First Industrial Realty Trust, Inc. (FR - Snapshot Report) initiated a new at-the-market (ATM) equity-offering program. The company plans to sell shares up to $13.3 million for an aggregate offering price of at most $200 million, from time to time, based on market conditions and capital requirements.
Notably, this new ATM program replaced the earlier one, which was terminated on Mar 12, 2014. A consortium of renowned financial institutions such as Baird, Wells Fargo Securities of Wells Fargo & Company (WFC - Analyst Report) , Mitsubishi UFJ Securities of Mitsubishi UFJ Financial Group, Inc. (MTU - Analyst Report) and BofA Merrill Lynch of Bank of America Corp. (BAC - Analyst Report) will support First Industrial Realty as the sales agent for the ATM offering.

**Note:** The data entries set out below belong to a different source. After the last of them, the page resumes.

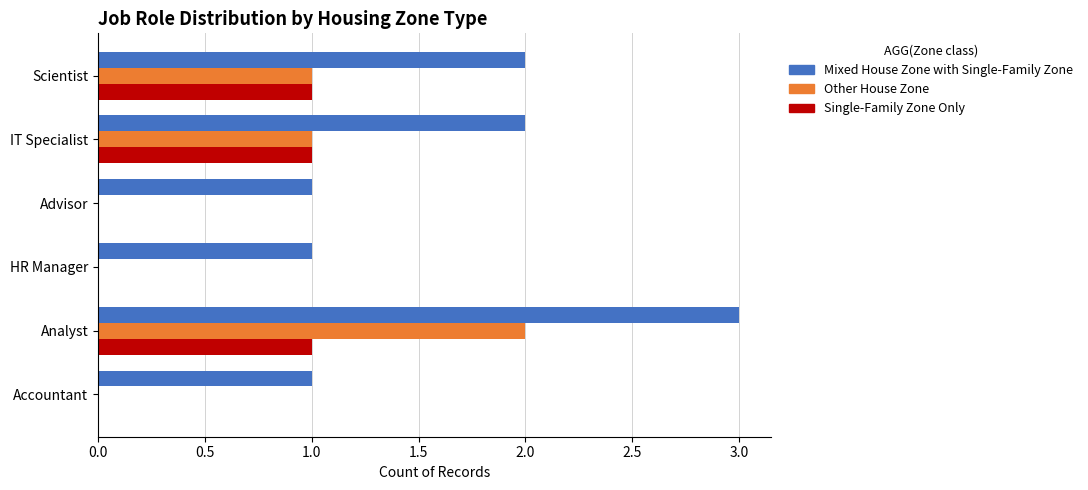

Which label corresponds to the largest value in the chart?

Analyst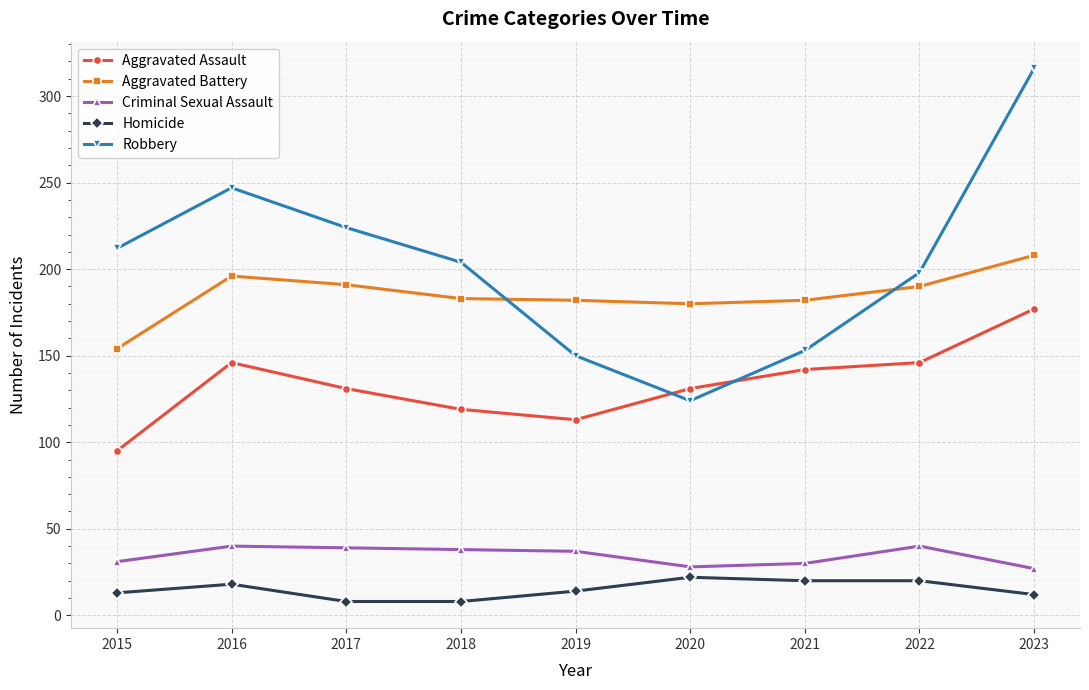

What is the spread (max minus min) of values at 2015?

199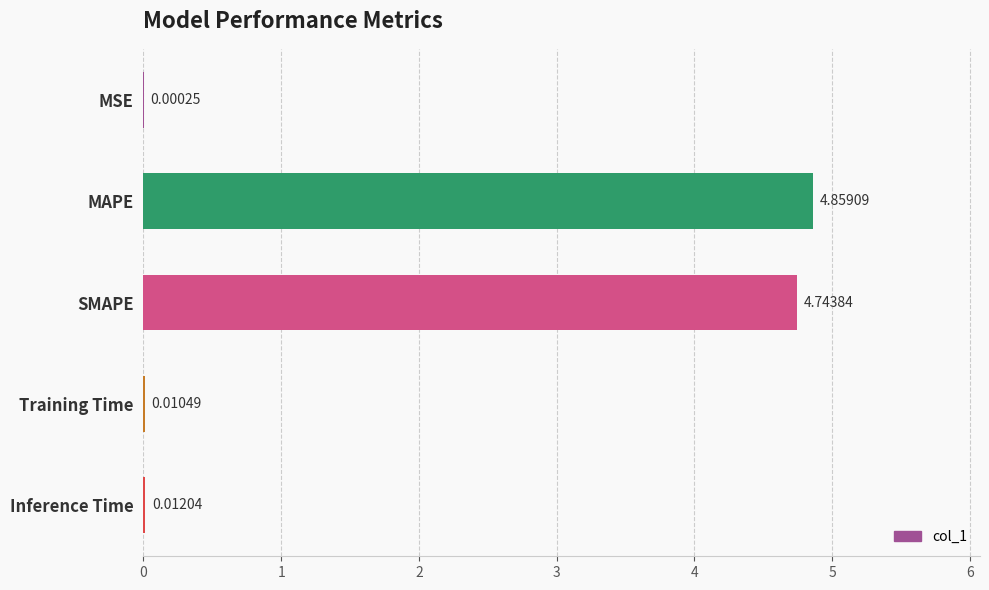

What is the sum of all values?

9.6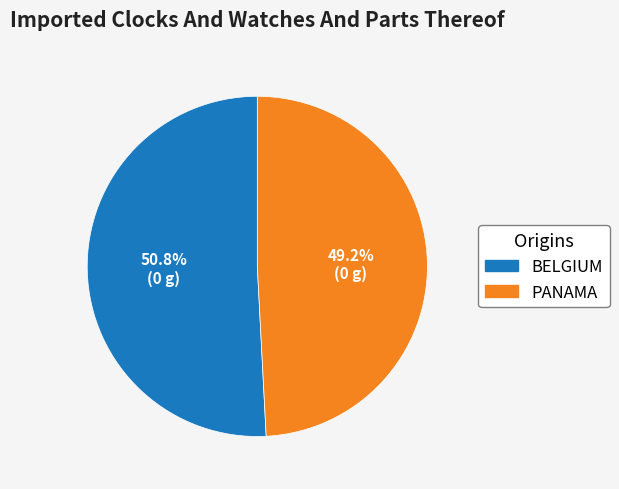

Do BELGIUM and PANAMA together represent more than half of the pie?

Yes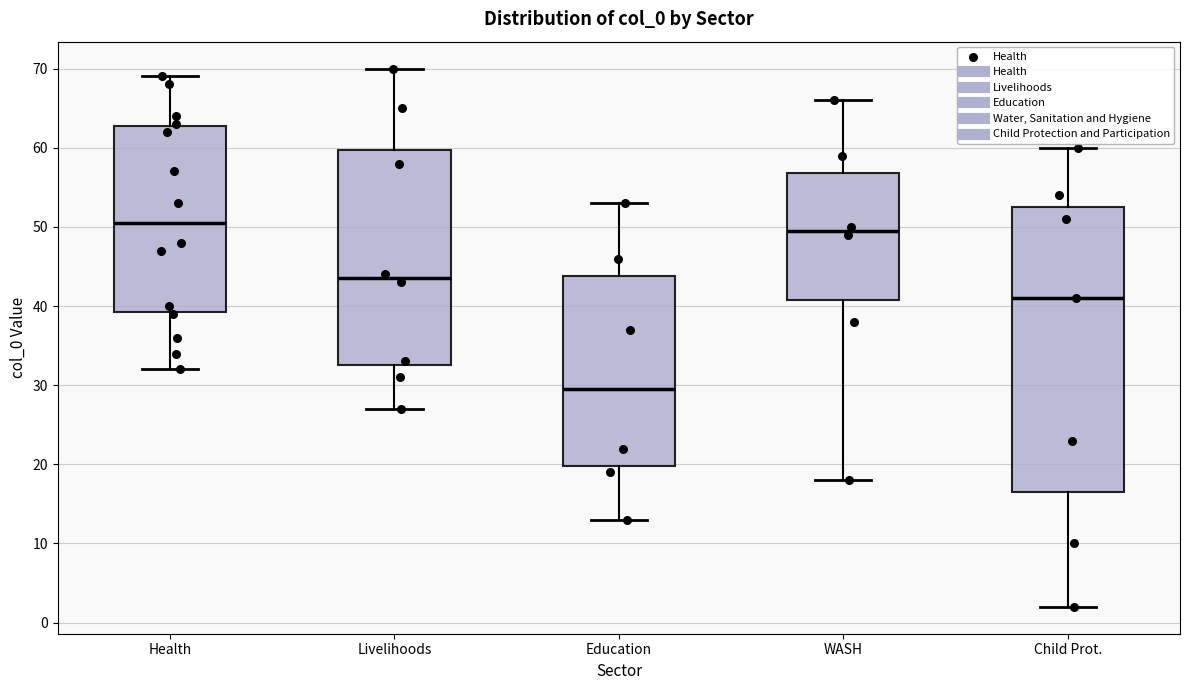

Reading left to right, read every box against the y-axis: the position of its median line, the range the box covers, and the ends of its whiskers. The values are not printed on the chart, so give them approximately, as read against the axis.

Health: median 51, box 39 to 63, whiskers 32 to 69
Livelihoods: median 44, box 33 to 60, whiskers 27 to 70
Education: median 30, box 20 to 44, whiskers 13 to 53
WASH: median 50, box 41 to 57, whiskers 18 to 66
Child Prot.: median 41, box 17 to 53, whiskers 2 to 60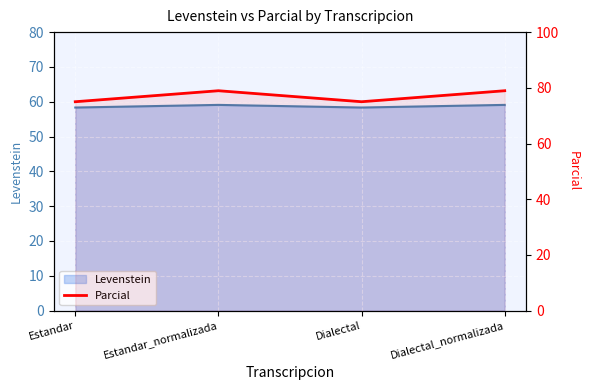

Where does the data first go above 78?

Estandar_normalizada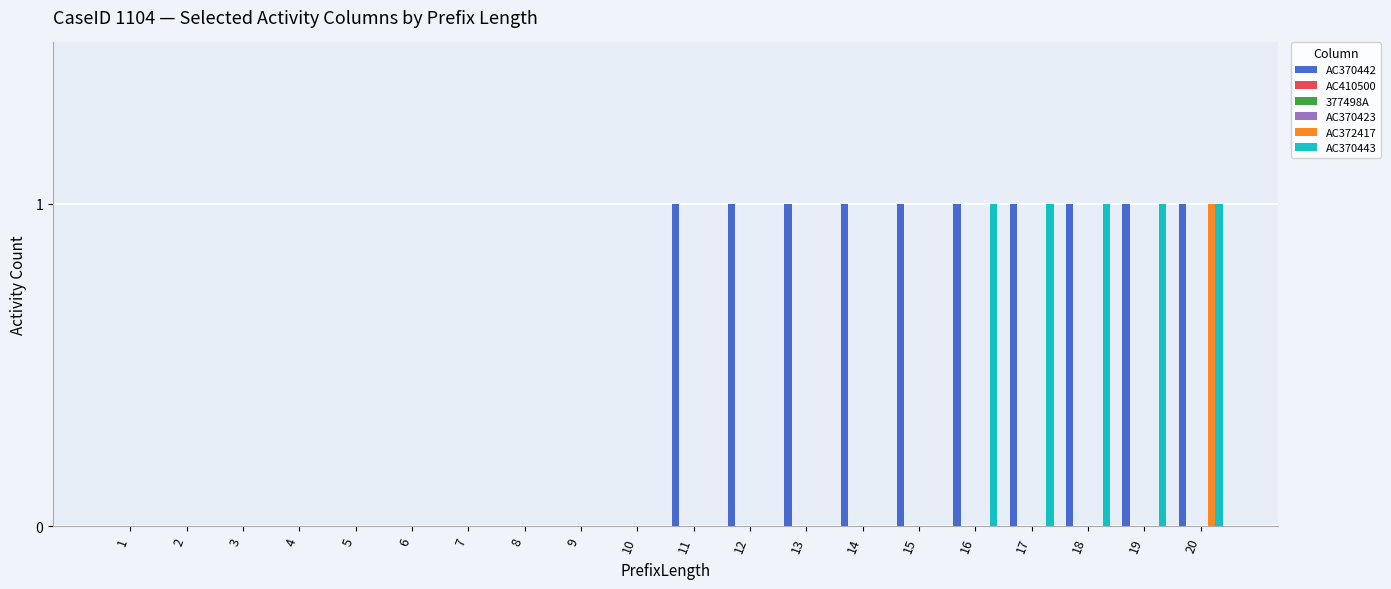

How many groups of bars are there?

20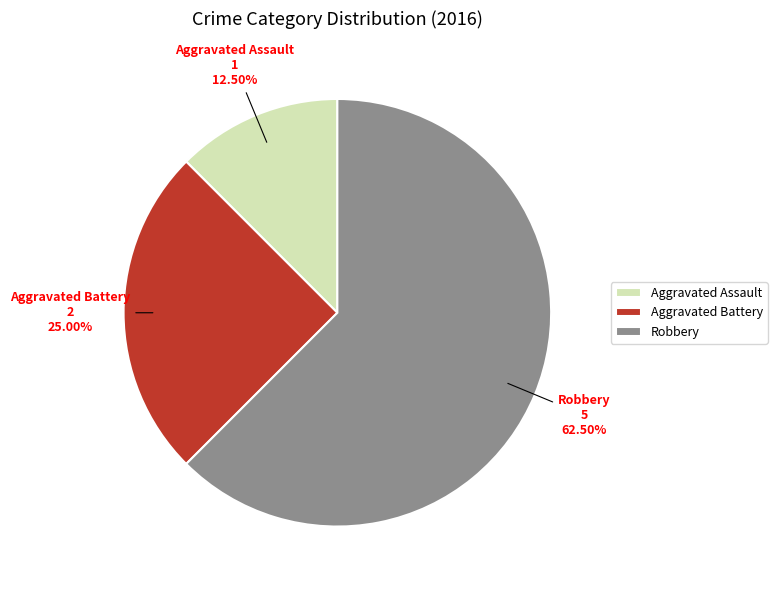

What portion of the pie excludes Robbery?

37.5%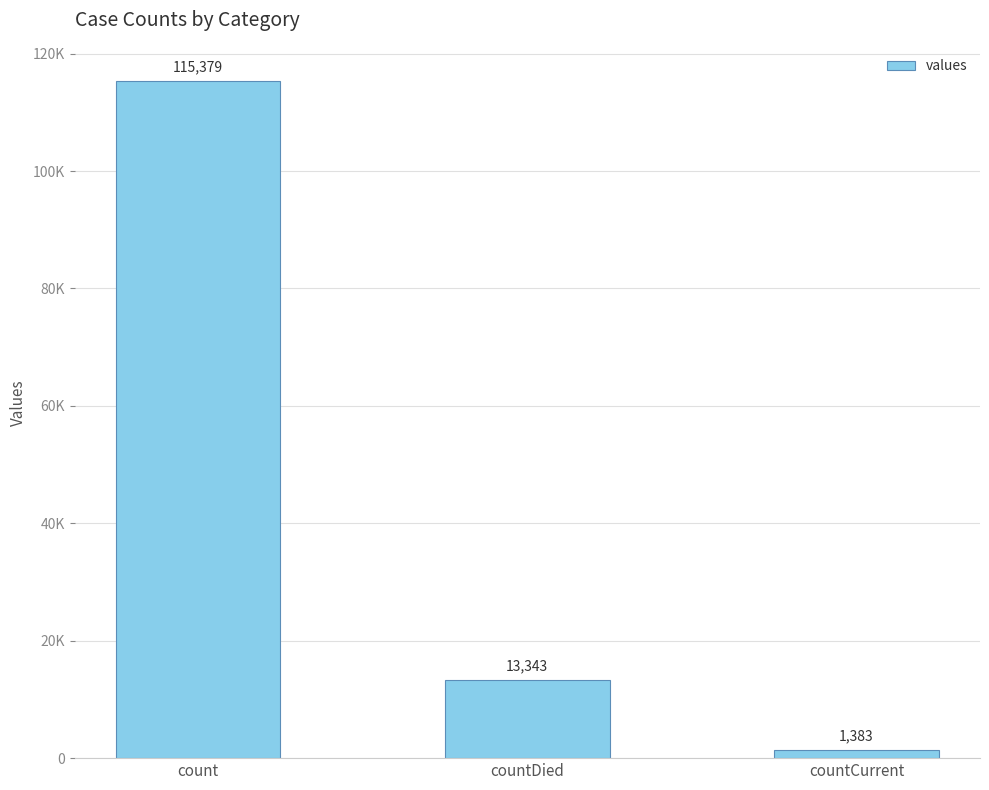

Does the chart contain any negative values?

No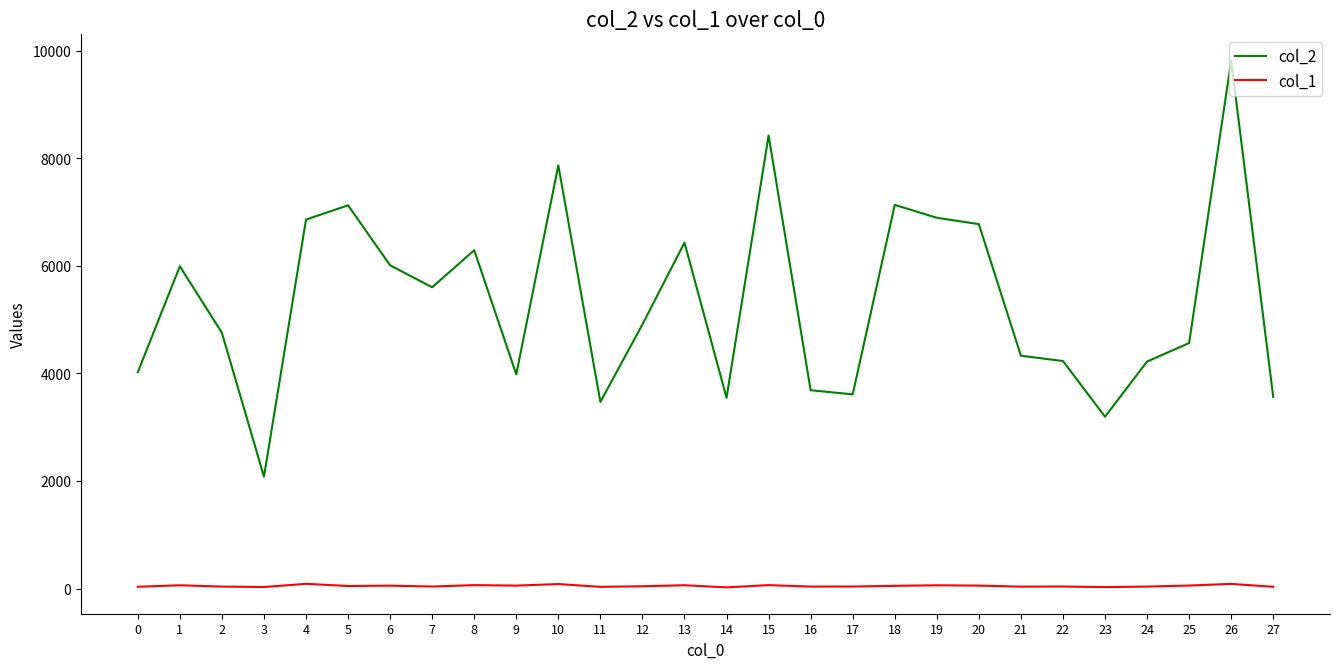

What is the difference between the second highest and minimum values in the col_2 series?

6342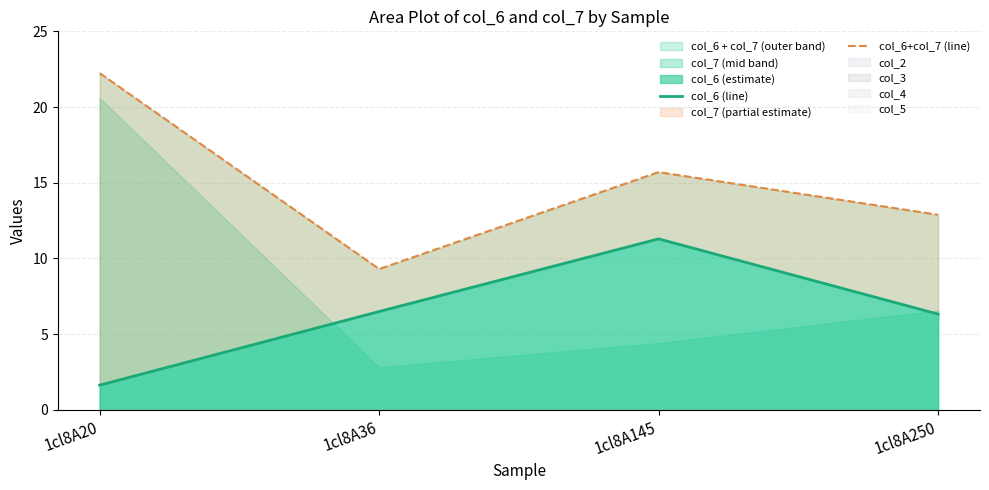

What value does the col_6+col_7 (line) series have at 1cl8A36?

9.3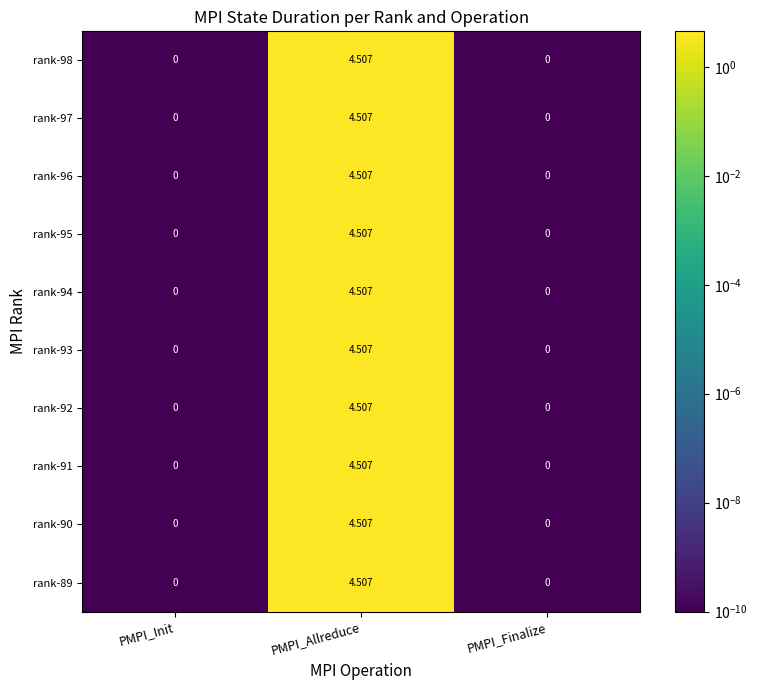

At which category is the sum across all series the highest?

PMPI_Allreduce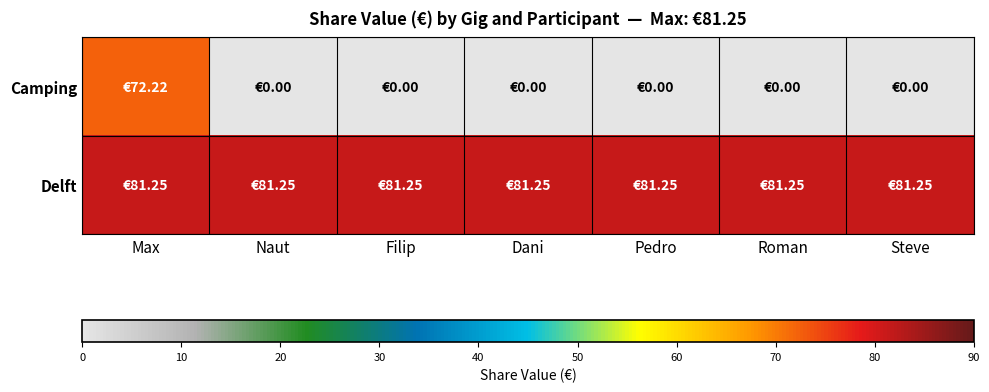

Which series has the largest total across all categories?

Delft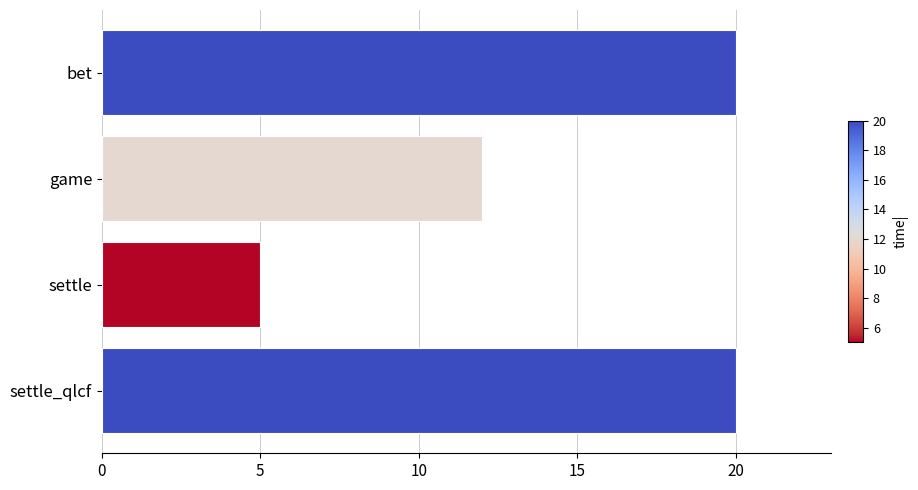

What is the change in value from game to settle?

-7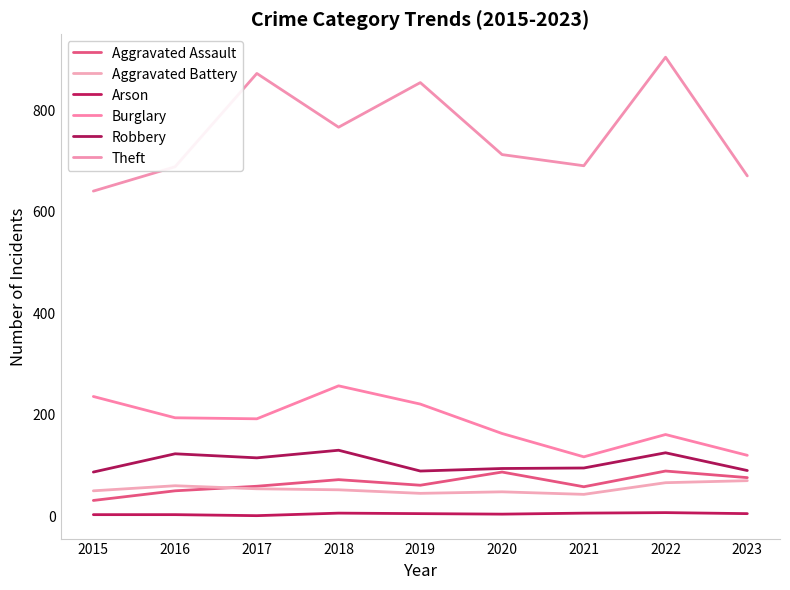

At how many categories does at least one series exceed 416?

9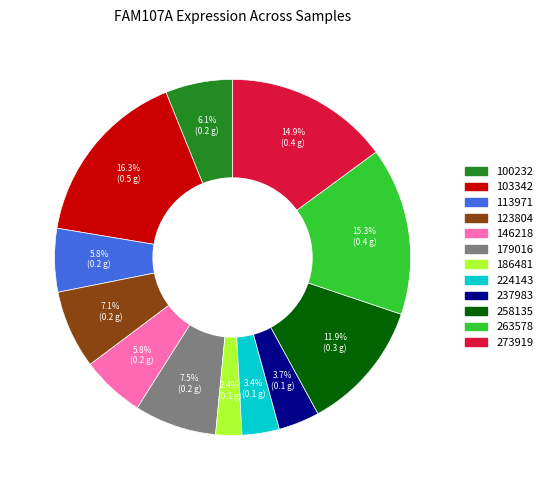

Which category has the biggest portion of the pie?

103342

First Industrial Realty plans to use net proceeds from the shares sale for general corporate purposes – such as funding proposed acquisitions and other related investments as well as reducing the debt level.
We believe that the above-mentioned transaction by First Industrial Realty will provide it financial flexibility and position it favorably to pursue expansion opportunities, which will go a long way in enhancing top-line growth. Though, the share dilution impact of the transaction is unavoidable.
In late February, First Industrial Realty reported fourth-quarter 2013 funds from operations (FFO) per share of 27 cents, which missed the Zacks Consensus Estimate by a penny. Nevertheless, this came above the prior-year quarter figure of 18 cents.
The year-over-year increase was attributable to solid occupancy gains and operating portfolio performance. Consequently, this industrial real estate investment trust (REIT) also hiked its first-quarter 2014 dividend by 20.6% sequentially. Moreover, as of Dec 31, 2013, the company’s cash and cash equivalents stood at $7.6 million, up from $4.9 million at the end of 2012.
First Industrial Realty currently carries a Zacks Rank #2 (Buy).
Note: FFO, a widely used metric to gauge the performance of REITs, is obtained after adding depreciation and amortization and other non-cash expenses to net income.